Concilier travail et cancer devient un enjeu majeur de responsabilité sociale pour les organisations.
Une « charte cancer et emploi », proposée par l’Institut national du cancer, a déjà été signée par

90 entreprises représentant 1,9 million de salariés. Pourtant, une question essentielle demeure :
« Quelles modalités mettre en place, avec quels acteurs et quelles méthodes, pour que cet accompagnement favorise l’émergence d’un travail constructeur de santé ? », interroge Rachel Beaujolin.

 

S’appuyant à la fois sur son expérience personnelle et sur des observations et études, Rachel Beaujolin propose une approche alliant réflexions académiques et situations concrètes. Touchée elle-même par la maladie, elle a arrêté son activité pendant plus d’un an avant une reprise progressive, nourrissant ainsi sa réflexion d’une approche auto-ethnographique.

 

Une démarche pour innover et transformer

 

À partir de cette réflexion et de son vécu, Rachel Beaujolin défend une démarche innovante et profondément humaine pour transformer les pratiques des entreprises. Plutôt que de recourir à des solutions prêtes à l’emploi – questionnaires fermés, répertoires de réponses toutes faites ou dispositifs figés –, elle insiste sur l’importance d’une co-construction continue. Cette approche invite à bâtir des solutions adaptées, en répondant de manière pertinente à des situations complexes et souvent inattendues.

 

Cette démarche repose sur trois principes essentiels :

 

• Créer des conditions organisationnelles favorables

« À commencer par des acteurs (managers, collègues, RH…) capables d’instaurer un rapport concret au réel, au-delà des postes et des tâches », explique-t-elle. Cela inclut les rôles dans l’organisation, les missions envisageables et la nature des différentes contributions. Le manager, souvent désigné pour jouer ce rôle, ne peut pas être seul en tête à tête avec le salarié. Il doit être épaulé par d’autres acteurs et les services de santé au travail. « Ce n’est pas forcément le manager direct qui est le mieux armé, notamment dans des situations où la souffrance et la mort sont présentes en toile de fond », poursuit Rachel Beaujolin.

 

• Encourager les conversations informelles

Ces échanges permettent de faire émerger des pistes et des solutions provisoires. L’autrice évoque ces dialogues « sans obligation et sans visée opérationnelle », qui permettent d’actualiser et de partager les perceptions du contexte évolutif.

 

• Imaginer, expérimenter et transformer

« Il s’agit de remodeler des situations de travail et, pourquoi pas, d’aboutir à des innovations pour l’ensemble de l’organisation », affirme-t-elle.

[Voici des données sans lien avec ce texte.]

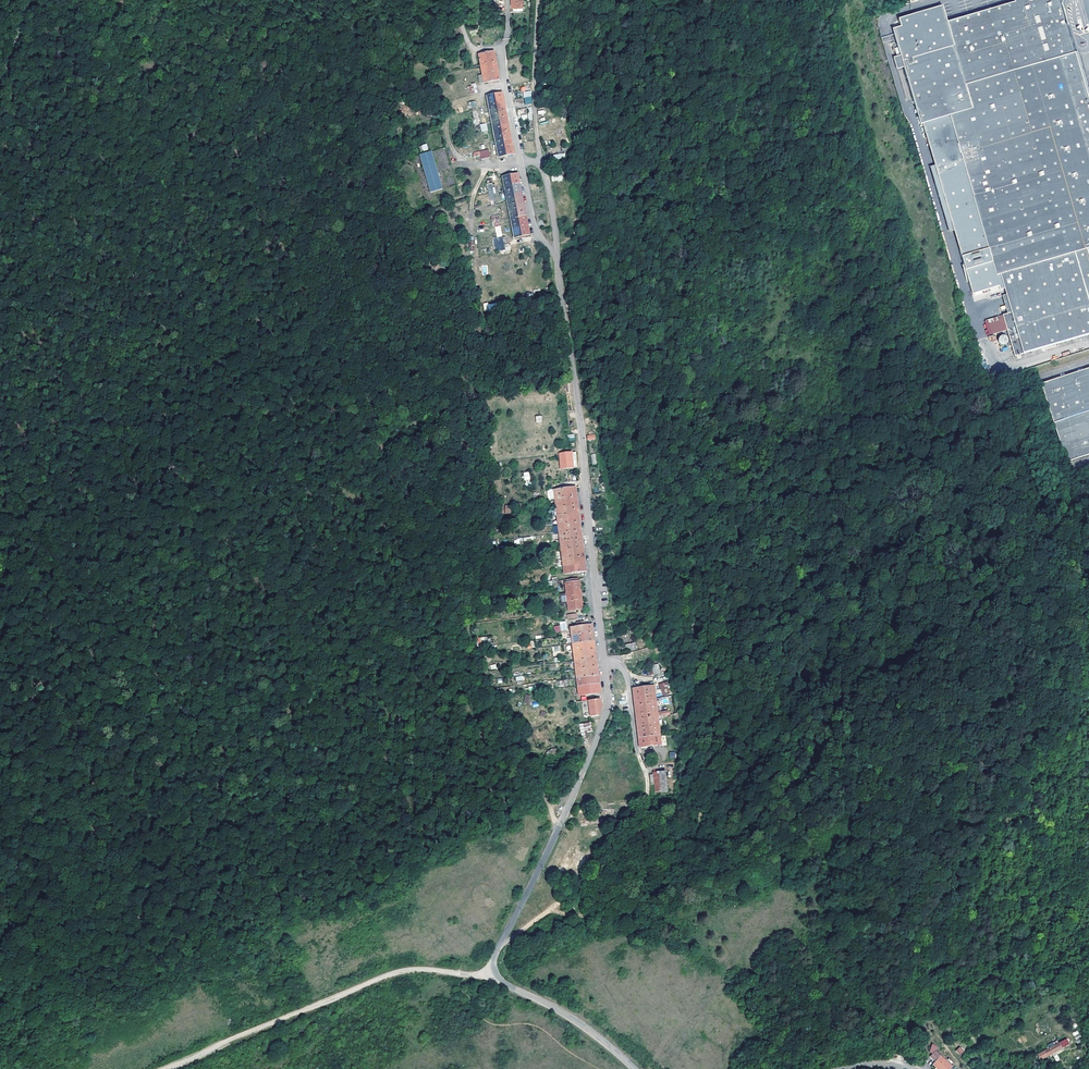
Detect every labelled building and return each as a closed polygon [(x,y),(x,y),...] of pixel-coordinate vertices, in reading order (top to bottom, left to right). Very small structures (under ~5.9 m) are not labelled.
[(1088,107),(1083,87),(1074,57),(1068,31),(1070,28),(1064,8),(1062,1),(1063,0),(1013,0),(1014,3),(947,23),(943,6),(897,19),(899,28),(891,29),(900,56),(903,69),(919,125),(922,124),(972,294),(1002,286),(1010,314),(1003,316),(1013,356),(1069,342),(1088,336),(1088,108),(1088,107)] [(1078,56),(1070,28),(1068,31),(1074,57),(1083,87),(1088,107),(1088,108),(1088,98),(1078,56)] [(495,77),(491,60),(489,49),(474,52),(476,62),(479,80),(495,77)] [(897,71),(903,69),(900,56),(893,58),(897,71)] [(464,83),(466,92),(473,90),(471,82),(464,83)] [(482,93),(484,103),(491,102),(491,104),(493,104),(493,102),(499,100),(497,91),(482,93)] [(531,91),(523,91),(524,105),(532,104),(531,91)] [(484,103),(486,112),(501,109),(500,105),(493,106),(493,104),(491,104),(491,102),(484,103)] [(486,112),(488,126),(495,125),(495,123),(497,122),(496,120),(503,119),(501,109),(486,112)] [(393,132),(398,121),(391,118),(387,130),(393,132)] [(482,120),(475,121),(476,125),(471,126),(472,129),(483,127),(482,120)] [(495,125),(488,126),(490,135),(506,132),(504,123),(497,124),(497,122),(495,123),(495,125)] [(541,130),(535,132),(541,145),(546,143),(547,145),(546,146),(545,147),(546,149),(548,150),(550,150),(550,149),(551,147),(550,145),(548,145),(541,130)] [(490,135),(492,144),(499,143),(499,141),(500,140),(500,138),(506,137),(506,132),(490,135)] [(499,143),(492,144),(493,154),(509,151),(507,141),(500,143),(500,140),(499,141),(499,143)] [(524,141),(524,149),(534,149),(533,141),(524,141)] [(475,149),(476,156),(485,154),(484,147),(475,149)] [(437,186),(426,148),(414,152),(425,189),(437,186)] [(497,174),(500,188),(508,187),(507,185),(509,184),(508,183),(515,182),(513,171),(497,174)] [(500,188),(502,198),(509,196),(509,194),(510,193),(510,191),(517,190),(515,184),(513,185),(513,186),(509,186),(509,184),(507,185),(508,187),(500,188)] [(502,198),(505,216),(521,213),(517,190),(510,191),(510,193),(509,194),(509,196),(502,198)] [(488,220),(489,224),(495,222),(493,213),(487,214),(488,220)] [(505,216),(507,225),(514,223),(514,221),(515,221),(516,222),(522,221),(521,213),(505,216)] [(509,235),(524,232),(522,221),(516,222),(515,221),(514,221),(514,223),(507,225),(509,235)] [(503,237),(493,238),(494,250),(504,249),(503,237)] [(1000,338),(998,339),(998,341),(999,344),(1001,346),(1004,346),(1006,345),(1008,342),(1007,339),(1006,337),(1003,336),(1000,338)] [(1088,411),(1088,370),(1042,384),(1054,423),(1088,411)] [(1054,423),(1067,462),(1072,460),(1088,455),(1088,411),(1054,423)] [(570,452),(559,454),(561,469),(572,467),(570,452)] [(572,493),(570,485),(549,487),(550,496),(561,495),(562,498),(564,497),(564,494),(572,493)] [(573,502),(572,498),(564,499),(564,497),(562,498),(561,495),(550,496),(551,505),(573,502)] [(574,510),(573,502),(551,505),(552,513),(563,512),(563,514),(566,514),(566,511),(574,510)] [(574,519),(574,515),(566,516),(566,514),(563,514),(563,512),(552,513),(553,521),(574,519)] [(575,523),(574,519),(553,521),(554,529),(565,528),(565,526),(567,526),(567,524),(575,523)] [(577,535),(575,527),(568,528),(567,526),(565,526),(565,528),(554,529),(555,538),(577,535)] [(577,540),(577,535),(555,538),(556,546),(567,545),(567,543),(570,542),(569,541),(577,540)] [(578,552),(577,543),(570,544),(570,542),(567,543),(567,545),(556,546),(557,555),(578,552)] [(579,560),(578,552),(557,555),(558,563),(579,560)] [(581,568),(579,560),(558,563),(559,571),(581,568)] [(560,580),(561,590),(564,608),(578,606),(574,578),(560,580)] [(562,634),(562,633),(561,619),(554,620),(555,634),(555,635),(562,634)] [(588,626),(587,622),(581,623),(580,619),(572,620),(572,624),(566,625),(567,633),(576,631),(576,630),(584,629),(584,627),(588,626)] [(589,638),(588,626),(584,627),(584,629),(576,630),(576,631),(567,633),(567,641),(589,638)] [(589,642),(589,638),(567,641),(569,649),(577,648),(577,646),(582,645),(582,644),(589,642)] [(624,643),(623,642),(617,643),(618,650),(628,648),(624,643)] [(591,655),(590,647),(582,647),(582,645),(577,646),(577,648),(569,649),(570,658),(591,655)] [(591,659),(591,655),(570,658),(571,666),(581,665),(581,663),(584,662),(584,660),(591,659)] [(593,671),(592,663),(584,664),(584,662),(581,663),(581,665),(571,666),(572,674),(593,671)] [(652,664),(653,675),(660,674),(659,664),(652,664)] [(594,679),(593,671),(572,674),(573,683),(583,682),(583,680),(587,680),(594,679)] [(595,690),(594,680),(587,681),(587,680),(583,680),(583,682),(573,683),(574,692),(595,690)] [(668,681),(659,683),(662,696),(671,694),(668,681)] [(650,683),(628,685),(630,698),(638,697),(642,697),(652,695),(650,683)] [(642,703),(643,710),(646,710),(649,710),(649,711),(653,711),(652,695),(642,697),(642,701),(642,703)] [(597,704),(596,696),(584,697),(586,713),(594,712),(597,704)] [(638,697),(630,698),(631,711),(640,710),(639,704),(639,701),(638,697)] [(645,733),(656,732),(653,714),(643,715),(644,725),(645,733)] [(640,716),(631,716),(634,734),(645,733),(644,725),(641,725),(640,716)] [(585,720),(574,722),(577,735),(583,734),(582,728),(587,727),(585,720)] [(645,733),(634,734),(635,744),(657,742),(656,732),(645,733)] [(651,790),(662,789),(660,769),(649,770),(651,790)] [(1070,1041),(1068,1038),(1058,1044),(1058,1043),(1043,1052),(1036,1056),(1039,1061),(1047,1057),(1047,1058),(1061,1050),(1061,1049),(1069,1045),(1067,1042),(1070,1041)] [(934,1052),(937,1048),(935,1045),(928,1051),(931,1054),(934,1052)] [(955,1051),(960,1056),(965,1051),(960,1046),(955,1051)] [(951,1068),(934,1052),(931,1054),(929,1057),(934,1063),(932,1065),(936,1068),(950,1068),(951,1068)]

Cela implique de coordonner des experts (santé, juridique, RH, administratif…) et de favoriser la coopération avec les salariés concernés.

 

En adoptant une approche collaborative et évolutive, les entreprises peuvent non seulement mieux accompagner les salariés touchés par un cancer, mais également transformer leurs pratiques organisationnelles pour favoriser un environnement de travail inclusif et résilient.

 

*Rachel Beaujolin - Accompagner la conciliation travail-cancer - Un enjeu épistémologique et méthodologique pour les sciences de gestion, Revue Française de Gestion, 2024.